Edito Seafood Mag #1 : Un avis tranché

Comment avoir un avis tranché sur la qualité ?

Il n’y a pas si longtemps, le simple fait d’être rare pour un produit de la mer le rendait exceptionnel. Mais quelques Chefs audacieux parmi vous,
ont franchi le rubicon. Et patatras, on a trouvé certains plats synonymes de frugalité pour ne pas dire pauvreté comme la sardine, la morue sur detables triplement étoilées ! L’équation rareté = luxe = bon a volé en éclat car trop réductrice.

Comment faire la différence alors ?

On a réinvesti le lieu, le terroir en somme. La simple évocation d’une contrée,d’une région de tradition de pêche ou de collecte, ou pour être plus précis encore des eaux pures d’une baie préservée et voilà le résultat : un goût inimitable, un produit de qualité tout simplement. Mais à peine avons-nous eu le temps, nous pêcheurs, mareyeurs, aquaculteurs, de trouver des solutions pour vous garantir qu’une Saint -Jacques d’Erqui ne se mélange pas dans un camion à une cousine péruvienne, grâce aux AOC, aux certifications… que vous avez trouvé et vous aviez bien raison : qu’une crevette élevée en Nouvelle-Calédonie n’est pas toujours égale à une autre crevette élevée en Nouvelle-Calédonie. À bout de souffle, on a fini par désigner les experts : vous et vous faire goûter nos produits. À peine un chef connu et reconnu choisissait-il notre « ingrédient » qu’on exhibait son menu comme un trophée. Conclusion : nous nous sommes tous présenté à vous avec des produits d’une « incomparable qualité », des garanties de « la plus haute  qualité », des poissons « les plus raffinés au monde », en deux mots : le meilleur du monde ! Tous les pêcheurs et les éleveurs de la mer que j’ai eu la  chance de rencontrer sont, comme moi, convaincus et heureusement de faire le meilleur du monde et c’est bien ainsi. Pas de place au cynisme.
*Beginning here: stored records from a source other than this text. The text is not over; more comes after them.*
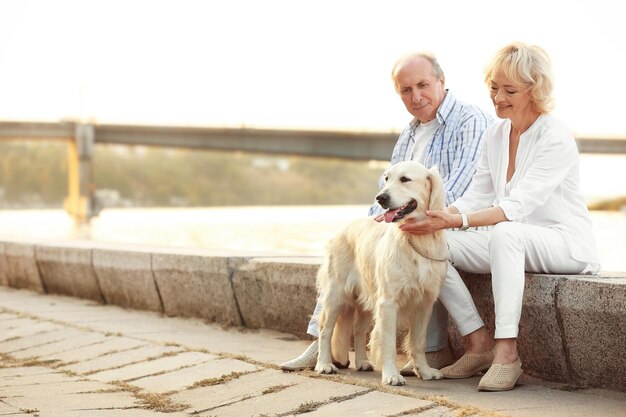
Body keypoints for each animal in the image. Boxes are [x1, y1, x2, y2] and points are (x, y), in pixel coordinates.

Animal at [314, 159, 446, 384]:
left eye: (405, 179)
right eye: (386, 178)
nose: (381, 197)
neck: (416, 241)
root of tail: (344, 228)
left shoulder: (425, 303)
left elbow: (418, 342)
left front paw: (425, 371)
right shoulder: (388, 302)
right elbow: (389, 343)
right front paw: (392, 375)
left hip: (366, 298)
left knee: (359, 331)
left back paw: (362, 362)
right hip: (336, 294)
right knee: (325, 330)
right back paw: (324, 364)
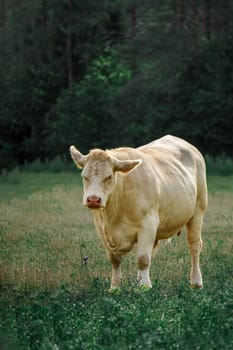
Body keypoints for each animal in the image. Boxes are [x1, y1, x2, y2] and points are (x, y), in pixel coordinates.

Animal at [69, 135, 208, 292]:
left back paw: (196, 282)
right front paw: (115, 288)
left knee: (194, 245)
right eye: (84, 176)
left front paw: (144, 287)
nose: (93, 199)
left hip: (198, 210)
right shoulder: (102, 229)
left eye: (109, 176)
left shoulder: (148, 224)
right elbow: (115, 260)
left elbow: (142, 258)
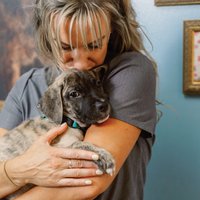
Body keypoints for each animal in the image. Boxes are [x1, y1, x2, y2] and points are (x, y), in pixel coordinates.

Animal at [0, 67, 115, 200]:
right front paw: (104, 157)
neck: (68, 121)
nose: (103, 105)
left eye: (97, 83)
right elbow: (82, 144)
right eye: (74, 94)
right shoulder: (58, 148)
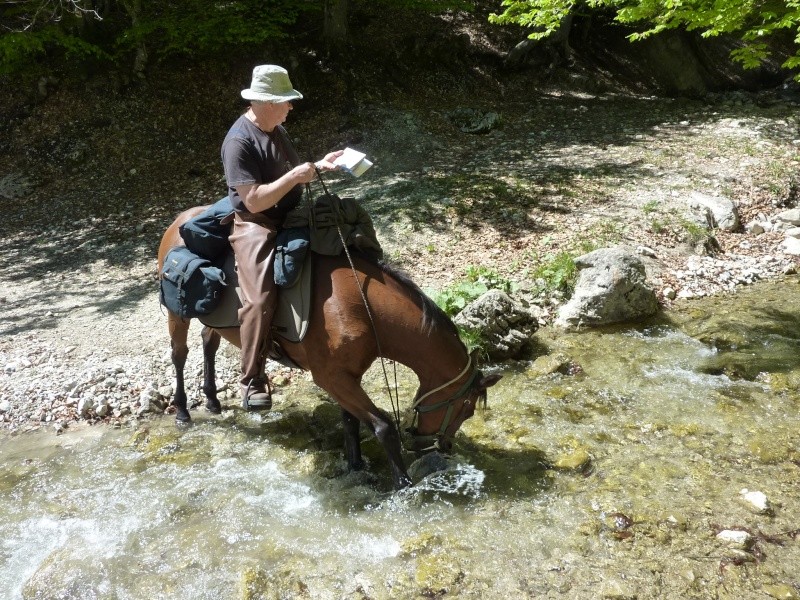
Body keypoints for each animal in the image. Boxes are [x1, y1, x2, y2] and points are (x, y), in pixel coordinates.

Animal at [156, 209, 500, 490]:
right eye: (467, 409)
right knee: (179, 355)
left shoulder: (346, 377)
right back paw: (183, 410)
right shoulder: (332, 378)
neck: (361, 308)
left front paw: (356, 466)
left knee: (208, 341)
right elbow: (383, 426)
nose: (445, 448)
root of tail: (178, 221)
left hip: (214, 321)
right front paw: (403, 484)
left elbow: (351, 422)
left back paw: (213, 400)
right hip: (177, 315)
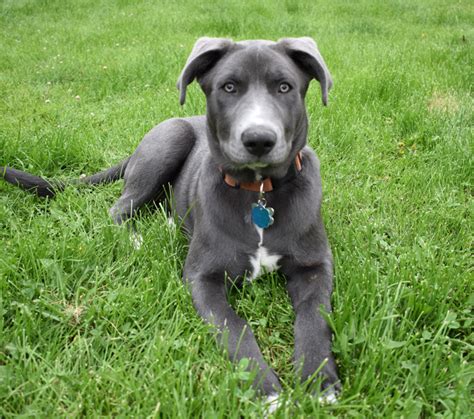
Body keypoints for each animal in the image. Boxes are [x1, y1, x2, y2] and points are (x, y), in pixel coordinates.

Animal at [0, 37, 340, 408]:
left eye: (284, 87)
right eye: (229, 87)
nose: (259, 139)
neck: (259, 192)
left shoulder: (315, 266)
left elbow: (315, 317)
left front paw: (320, 382)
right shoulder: (202, 277)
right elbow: (234, 327)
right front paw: (266, 390)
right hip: (169, 141)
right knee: (120, 208)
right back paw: (136, 239)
Mais bon, concrètement comment vous faites, vous pour trancher ?

Qwehli est né de cette question et de la conviction qu’en 2018, la qualité ne se décrète pas elle se démontre. Elle doit se décortiquer. D’abord, la qualité n’est pas une simple affaire de goût. Et pardonnez-moi mes chers Chefs au palais redoutablement entraîné, vous n’avez pas ce monopole du goût. Nous avons tous un goût et il change en fonction des époques, des convives, de l’ambiance, de l’âge. La qualité ne se réduit pas non plus au goût. La qualité d’un produit de la mer c’est aussi sa fraîcheur, son aspect, son bilan carbone, ses valeurs nutritionnelles et tout ceci est le résultat de choix et de décisions : choix de moments de pêche ou de collecte, de technique de pêche, de méthode de tuerie plus ou moins sauvage, de lieux de débarque, de solutions de conservation et la liste est longue. Notre travail chez Qwehli ressemble plus à celui d’une expédition curieuse, engagée sur des bateaux, dans de grandes cages en mer, dans un atelier de filetage à Keroman, à l‘intérieur d’une cellule de cryogénie. Notre métier est celui d’un journaliste qui se doit de vous raconter le plus fidèlement possible, de vous décortiquer la qualité afin que vous puissiez trancher.

Un magazine est devenu pour nous une évidence et sommes heureux de partager ce premier numéro, pour nous permettre de jouer chacun notre rôle dans cette formidable aventure : Servir la Mer est un art.